### SOURCE EXCERPT
--------
Is Forex Trading Legit or a Scam?
Yes, Forex, or the foreign exchange market, is a legitimate marketplace where international currencies are traded directly between several financial institutions, including the banks, and in a speculative form (CFDs) by retail investors.
Learn in this article about the Forex market legitimacy, two of the possible ways that this market can be traded, who supervises and regulates it effectively and tips on how to avoid scams.
Table of Contents
The foreign exchange market is commonly known by the term “Forex”. This term derives from the words “foreign” and “exchange”, and it’s used to refer to the global currency trading market. The short term “FX” is also widely used to refer to this market.
Forex trading activities are also legitimate, although the absence of a regulated and centralized exchange makes this legitimate market susceptible to scams and frauds.
How is the Real Forex Market Traded?
Operating 24-hours a day over 5 days a week (Sunday 10pm GMT to Friday 10pm GMT), the Forex market is the most liquid financial market in the world. Market participants include governments and their central banks, commercial banks, financial institutional and investors, commercial corporations, market speculators and individuals, referred to as retail investors.
The real foreign exchange trading happens via two possible ways
The first way is by an individual or a company representative going directly and physically to a bank or an exchange booth (like the ones found in most international airports) and exchange one currency for another.
The second way is by electronic form, via an ECN (Electronic Communication Network), over-the-counter (OTC) environment, where banks buy and sell currencies to match their own needs, or representing clients, and where licensed brokers, or dealers, negotiate directly with one another, taking orders on behalf of clients.
Whilst big financial companies and banks, such as JP Morgan, with a 9.81% market share and Deutsche Bank, with an 8.41% market share, can trade directly with each other, retail investors (the public) can only access this market via a broker or a dealer.
An FX retail broker offers the opportunity, services and the infrastructure for retail investors to speculate on the currencies price fluctuations, commonly known as CFDs (Contracts for Difference) trading. There are two types of retail investing brokers, genuine brokers and dealers (market makers).
A genuine broker provides the retail investor access to the real Forex market and acts solely as an agent on behalf of its clients, seeking the best price possible to fill a retail order from their pool of liquidity providers, who are, often, the main market players, or, the banks.
A real broker operates in the market via an ECN connection and charges a trading commission for submitting an order on behalf of the client, in addition to the best quote obtained from a liquidity provider. This trading commission is only due to the broker if the order gets filled.
--------
### Spatial question entries
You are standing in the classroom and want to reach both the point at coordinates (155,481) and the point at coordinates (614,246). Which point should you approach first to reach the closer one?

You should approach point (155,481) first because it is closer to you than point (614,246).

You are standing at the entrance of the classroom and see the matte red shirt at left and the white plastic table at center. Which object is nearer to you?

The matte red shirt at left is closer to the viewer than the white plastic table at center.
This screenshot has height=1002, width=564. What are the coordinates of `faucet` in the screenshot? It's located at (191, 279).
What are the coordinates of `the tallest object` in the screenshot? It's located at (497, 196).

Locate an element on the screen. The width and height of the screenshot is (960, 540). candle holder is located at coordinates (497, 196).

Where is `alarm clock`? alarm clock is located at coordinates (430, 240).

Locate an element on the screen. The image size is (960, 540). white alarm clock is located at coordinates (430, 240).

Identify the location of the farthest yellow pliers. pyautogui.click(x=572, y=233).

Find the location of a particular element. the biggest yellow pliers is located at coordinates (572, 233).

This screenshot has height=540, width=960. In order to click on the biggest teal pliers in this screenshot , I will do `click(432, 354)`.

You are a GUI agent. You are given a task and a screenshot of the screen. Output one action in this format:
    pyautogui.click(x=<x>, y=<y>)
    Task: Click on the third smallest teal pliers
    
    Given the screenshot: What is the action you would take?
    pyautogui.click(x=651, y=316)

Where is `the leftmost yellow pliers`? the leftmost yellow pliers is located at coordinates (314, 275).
--------
### WHAT TO WORK ON
• 1. Copy the passage of the Forex article that begins at the words "Is Forex Trading" and ends after "to this market.".
• 2. Summarize the Forex article in two sentences.
• 3. According to the Forex article, what market share does Deutsche Bank hold?
These entries were drawn from a separate source.

### TASK RESPONSES
• 1.
Is Forex Trading Legit or a Scam?
Yes, Forex, or the foreign exchange market, is a legitimate marketplace where international currencies are traded directly between several financial institutions, including the banks, and in a speculative form (CFDs) by retail investors.
Learn in this article about the Forex market legitimacy, two of the possible ways that this market can be traded, who supervises and regulates it effectively and tips on how to avoid scams.
Table of Contents
The foreign exchange market is commonly known by the term “Forex”. This term derives from the words “foreign” and “exchange”, and it’s used to refer to the global currency trading market. The short term “FX” is also widely used to refer to this market.

• 2. Forex, the global currency trading market, is a legitimate marketplace where banks and other financial institutions trade currencies directly, though its lack of a regulated, centralized exchange leaves it open to scams. Retail investors can reach it only through a broker or a dealer, and a genuine broker acts as their agent, filling orders at the best price from its liquidity providers and charging a commission only when an order is filled.

• 3. 8.41%